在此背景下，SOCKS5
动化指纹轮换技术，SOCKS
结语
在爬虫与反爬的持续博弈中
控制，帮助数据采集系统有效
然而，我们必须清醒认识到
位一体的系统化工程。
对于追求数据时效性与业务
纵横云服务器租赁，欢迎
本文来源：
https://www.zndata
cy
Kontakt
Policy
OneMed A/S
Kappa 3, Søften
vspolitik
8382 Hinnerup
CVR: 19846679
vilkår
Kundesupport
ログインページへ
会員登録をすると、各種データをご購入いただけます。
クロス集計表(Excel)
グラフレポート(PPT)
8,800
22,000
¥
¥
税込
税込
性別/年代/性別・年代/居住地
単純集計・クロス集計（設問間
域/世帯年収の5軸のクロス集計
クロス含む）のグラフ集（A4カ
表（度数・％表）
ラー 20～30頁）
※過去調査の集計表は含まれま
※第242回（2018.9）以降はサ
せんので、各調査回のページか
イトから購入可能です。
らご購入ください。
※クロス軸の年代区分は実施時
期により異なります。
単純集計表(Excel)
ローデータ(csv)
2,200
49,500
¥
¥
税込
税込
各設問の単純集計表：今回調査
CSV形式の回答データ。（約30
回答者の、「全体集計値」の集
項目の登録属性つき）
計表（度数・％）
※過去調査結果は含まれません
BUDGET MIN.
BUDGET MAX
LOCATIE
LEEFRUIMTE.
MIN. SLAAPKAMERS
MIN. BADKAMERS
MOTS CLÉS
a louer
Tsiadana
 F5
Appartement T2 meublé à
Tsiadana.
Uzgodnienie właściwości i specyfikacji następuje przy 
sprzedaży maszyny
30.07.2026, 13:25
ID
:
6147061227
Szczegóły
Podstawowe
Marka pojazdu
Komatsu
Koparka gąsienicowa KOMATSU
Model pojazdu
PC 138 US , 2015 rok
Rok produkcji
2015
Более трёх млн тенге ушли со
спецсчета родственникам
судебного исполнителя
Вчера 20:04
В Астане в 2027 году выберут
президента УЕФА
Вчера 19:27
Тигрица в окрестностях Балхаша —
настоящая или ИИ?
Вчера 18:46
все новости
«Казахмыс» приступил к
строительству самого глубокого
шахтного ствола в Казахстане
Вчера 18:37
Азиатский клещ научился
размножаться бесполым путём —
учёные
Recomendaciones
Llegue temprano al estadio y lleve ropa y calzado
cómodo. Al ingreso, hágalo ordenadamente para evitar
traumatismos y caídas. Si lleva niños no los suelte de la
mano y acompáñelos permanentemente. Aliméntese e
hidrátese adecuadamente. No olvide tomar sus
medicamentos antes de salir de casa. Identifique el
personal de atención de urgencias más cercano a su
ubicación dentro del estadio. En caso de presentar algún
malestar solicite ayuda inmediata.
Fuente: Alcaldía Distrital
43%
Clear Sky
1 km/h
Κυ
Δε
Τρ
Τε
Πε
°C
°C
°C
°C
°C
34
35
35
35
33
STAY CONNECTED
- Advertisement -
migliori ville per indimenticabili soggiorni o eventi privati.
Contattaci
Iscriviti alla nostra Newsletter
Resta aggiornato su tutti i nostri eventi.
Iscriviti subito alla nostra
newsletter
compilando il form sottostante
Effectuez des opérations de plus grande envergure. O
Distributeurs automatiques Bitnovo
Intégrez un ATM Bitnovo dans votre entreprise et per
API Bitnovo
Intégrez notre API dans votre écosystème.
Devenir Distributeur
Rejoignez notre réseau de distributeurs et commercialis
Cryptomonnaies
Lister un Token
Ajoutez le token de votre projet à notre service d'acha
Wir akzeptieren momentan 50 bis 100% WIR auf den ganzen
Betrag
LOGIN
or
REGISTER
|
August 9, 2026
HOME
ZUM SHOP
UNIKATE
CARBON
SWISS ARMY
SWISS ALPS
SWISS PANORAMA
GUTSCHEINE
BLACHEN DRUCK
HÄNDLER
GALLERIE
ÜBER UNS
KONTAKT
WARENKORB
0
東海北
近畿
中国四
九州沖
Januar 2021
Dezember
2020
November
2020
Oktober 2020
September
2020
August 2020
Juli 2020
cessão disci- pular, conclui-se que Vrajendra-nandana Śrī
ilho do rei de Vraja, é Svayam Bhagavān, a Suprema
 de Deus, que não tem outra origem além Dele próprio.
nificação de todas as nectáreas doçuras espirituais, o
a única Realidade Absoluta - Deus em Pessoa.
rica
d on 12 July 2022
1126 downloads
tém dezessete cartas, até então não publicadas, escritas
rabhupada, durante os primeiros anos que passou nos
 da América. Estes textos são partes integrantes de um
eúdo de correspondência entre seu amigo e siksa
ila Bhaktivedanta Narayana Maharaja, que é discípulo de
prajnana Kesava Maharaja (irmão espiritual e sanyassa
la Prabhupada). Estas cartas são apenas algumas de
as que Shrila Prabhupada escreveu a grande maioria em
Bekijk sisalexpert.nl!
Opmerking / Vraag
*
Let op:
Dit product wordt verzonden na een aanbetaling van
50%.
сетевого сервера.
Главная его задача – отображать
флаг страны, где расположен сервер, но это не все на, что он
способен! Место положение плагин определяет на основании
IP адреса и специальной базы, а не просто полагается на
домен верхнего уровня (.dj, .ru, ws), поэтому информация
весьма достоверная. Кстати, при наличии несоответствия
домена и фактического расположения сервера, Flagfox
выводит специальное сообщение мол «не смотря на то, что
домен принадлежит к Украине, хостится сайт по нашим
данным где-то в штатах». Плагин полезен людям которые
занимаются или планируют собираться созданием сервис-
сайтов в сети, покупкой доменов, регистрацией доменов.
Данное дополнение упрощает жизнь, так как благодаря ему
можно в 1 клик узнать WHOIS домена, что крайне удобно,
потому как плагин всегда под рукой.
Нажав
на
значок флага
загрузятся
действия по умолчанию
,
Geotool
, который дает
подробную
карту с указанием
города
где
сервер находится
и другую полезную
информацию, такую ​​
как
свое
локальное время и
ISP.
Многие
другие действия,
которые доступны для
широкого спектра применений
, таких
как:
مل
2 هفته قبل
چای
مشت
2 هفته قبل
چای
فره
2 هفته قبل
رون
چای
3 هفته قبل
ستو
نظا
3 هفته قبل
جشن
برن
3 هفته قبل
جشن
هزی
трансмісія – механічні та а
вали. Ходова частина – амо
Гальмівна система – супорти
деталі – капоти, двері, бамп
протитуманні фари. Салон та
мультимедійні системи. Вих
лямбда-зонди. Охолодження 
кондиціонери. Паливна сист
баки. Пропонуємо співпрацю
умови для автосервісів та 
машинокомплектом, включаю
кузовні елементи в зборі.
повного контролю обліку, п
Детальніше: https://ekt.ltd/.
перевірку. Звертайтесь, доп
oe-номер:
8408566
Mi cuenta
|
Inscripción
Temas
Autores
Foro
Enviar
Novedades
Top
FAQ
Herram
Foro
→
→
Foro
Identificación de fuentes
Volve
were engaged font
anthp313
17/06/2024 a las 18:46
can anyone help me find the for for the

################

• [Your assignment]:
Please write out the records from above, keeping every line exact.

• [Output of the exercise]:
在此背景下，SOCKS5
动化指纹轮换技术，SOCKS
结语
在爬虫与反爬的持续博弈中
控制，帮助数据采集系统有效
然而，我们必须清醒认识到
位一体的系统化工程。
对于追求数据时效性与业务
纵横云服务器租赁，欢迎
本文来源：
https://www.zndata
cy
Kontakt
Policy
OneMed A/S
Kappa 3, Søften
vspolitik
8382 Hinnerup
CVR: 19846679
vilkår
Kundesupport
ログインページへ
会員登録をすると、各種データをご購入いただけます。
クロス集計表(Excel)
グラフレポート(PPT)
8,800
22,000
¥
¥
税込
税込
性別/年代/性別・年代/居住地
単純集計・クロス集計（設問間
域/世帯年収の5軸のクロス集計
クロス含む）のグラフ集（A4カ
表（度数・％表）
ラー 20～30頁）
※過去調査の集計表は含まれま
※第242回（2018.9）以降はサ
せんので、各調査回のページか
イトから購入可能です。
らご購入ください。
※クロス軸の年代区分は実施時
期により異なります。
単純集計表(Excel)
ローデータ(csv)
2,200
49,500
¥
¥
税込
税込
各設問の単純集計表：今回調査
CSV形式の回答データ。（約30
回答者の、「全体集計値」の集
項目の登録属性つき）
計表（度数・％）
※過去調査結果は含まれません
BUDGET MIN.
BUDGET MAX
LOCATIE
LEEFRUIMTE.
MIN. SLAAPKAMERS
MIN. BADKAMERS
MOTS CLÉS
a louer
Tsiadana
 F5
Appartement T2 meublé à
Tsiadana.
Uzgodnienie właściwości i specyfikacji następuje przy 
sprzedaży maszyny
30.07.2026, 13:25
ID
:
6147061227
Szczegóły
Podstawowe
Marka pojazdu
Komatsu
Koparka gąsienicowa KOMATSU
Model pojazdu
PC 138 US , 2015 rok
Rok produkcji
2015
Более трёх млн тенге ушли со
спецсчета родственникам
судебного исполнителя
Вчера 20:04
В Астане в 2027 году выберут
президента УЕФА
Вчера 19:27
Тигрица в окрестностях Балхаша —
настоящая или ИИ?
Вчера 18:46
все новости
«Казахмыс» приступил к
строительству самого глубокого
шахтного ствола в Казахстане
Вчера 18:37
Азиатский клещ научился
размножаться бесполым путём —
учёные
Recomendaciones
Llegue temprano al estadio y lleve ropa y calzado
cómodo. Al ingreso, hágalo ordenadamente para evitar
traumatismos y caídas. Si lleva niños no los suelte de la
mano y acompáñelos permanentemente. Aliméntese e
hidrátese adecuadamente. No olvide tomar sus
medicamentos antes de salir de casa. Identifique el
personal de atención de urgencias más cercano a su
ubicación dentro del estadio. En caso de presentar algún
malestar solicite ayuda inmediata.
Fuente: Alcaldía Distrital
43%
Clear Sky
1 km/h
Κυ
Δε
Τρ
Τε
Πε
°C
°C
°C
°C
°C
34
35
35
35
33
STAY CONNECTED
- Advertisement -
migliori ville per indimenticabili soggiorni o eventi privati.
Contattaci
Iscriviti alla nostra Newsletter
Resta aggiornato su tutti i nostri eventi.
Iscriviti subito alla nostra
newsletter
compilando il form sottostante
Effectuez des opérations de plus grande envergure. O
Distributeurs automatiques Bitnovo
Intégrez un ATM Bitnovo dans votre entreprise et per
API Bitnovo
Intégrez notre API dans votre écosystème.
Devenir Distributeur
Rejoignez notre réseau de distributeurs et commercialis
Cryptomonnaies
Lister un Token
Ajoutez le token de votre projet à notre service d'acha
Wir akzeptieren momentan 50 bis 100% WIR auf den ganzen
Betrag
LOGIN
or
REGISTER
|
August 9, 2026
HOME
ZUM SHOP
UNIKATE
CARBON
SWISS ARMY
SWISS ALPS
SWISS PANORAMA
GUTSCHEINE
BLACHEN DRUCK
HÄNDLER
GALLERIE
ÜBER UNS
KONTAKT
WARENKORB
0
東海北
近畿
中国四
九州沖
Januar 2021
Dezember
2020
November
2020
Oktober 2020
September
2020
August 2020
Juli 2020
cessão disci- pular, conclui-se que Vrajendra-nandana Śrī
ilho do rei de Vraja, é Svayam Bhagavān, a Suprema
 de Deus, que não tem outra origem além Dele próprio.
nificação de todas as nectáreas doçuras espirituais, o
a única Realidade Absoluta - Deus em Pessoa.
rica
d on 12 July 2022
1126 downloads
tém dezessete cartas, até então não publicadas, escritas
rabhupada, durante os primeiros anos que passou nos
 da América. Estes textos são partes integrantes de um
eúdo de correspondência entre seu amigo e siksa
ila Bhaktivedanta Narayana Maharaja, que é discípulo de
prajnana Kesava Maharaja (irmão espiritual e sanyassa
la Prabhupada). Estas cartas são apenas algumas de
as que Shrila Prabhupada escreveu a grande maioria em
Bekijk sisalexpert.nl!
Opmerking / Vraag
*
Let op:
Dit product wordt verzonden na een aanbetaling van
50%.
сетевого сервера.
Главная его задача – отображать
флаг страны, где расположен сервер, но это не все на, что он
способен! Место положение плагин определяет на основании
IP адреса и специальной базы, а не просто полагается на
домен верхнего уровня (.dj, .ru, ws), поэтому информация
весьма достоверная. Кстати, при наличии несоответствия
домена и фактического расположения сервера, Flagfox
выводит специальное сообщение мол «не смотря на то, что
домен принадлежит к Украине, хостится сайт по нашим
данным где-то в штатах». Плагин полезен людям которые
занимаются или планируют собираться созданием сервис-
сайтов в сети, покупкой доменов, регистрацией доменов.
Данное дополнение упрощает жизнь, так как благодаря ему
можно в 1 клик узнать WHOIS домена, что крайне удобно,
потому как плагин всегда под рукой.
Нажав
на
значок флага
загрузятся
действия по умолчанию
,
Geotool
, который дает
подробную
карту с указанием
города
где
сервер находится
и другую полезную
информацию, такую ​​
как
свое
локальное время и
ISP.
Многие
другие действия,
которые доступны для
широкого спектра применений
, таких
как:
مل
2 هفته قبل
چای
مشت
2 هفته قبل
چای
فره
2 هفته قبل
رون
چای
3 هفته قبل
ستو
نظا
3 هفته قبل
جشن
برن
3 هفته قبل
جشن
هزی
трансмісія – механічні та а
вали. Ходова частина – амо
Гальмівна система – супорти
деталі – капоти, двері, бамп
протитуманні фари. Салон та
мультимедійні системи. Вих
лямбда-зонди. Охолодження 
кондиціонери. Паливна сист
баки. Пропонуємо співпрацю
умови для автосервісів та 
машинокомплектом, включаю
кузовні елементи в зборі.
повного контролю обліку, п
Детальніше: https://ekt.ltd/.
перевірку. Звертайтесь, доп
oe-номер:
8408566
Mi cuenta
|
Inscripción
Temas
Autores
Foro
Enviar
Novedades
Top
FAQ
Herram
Foro
→
→
Foro
Identificación de fuentes
Volve
were engaged font
anthp313
17/06/2024 a las 18:46
can anyone help me find the for for the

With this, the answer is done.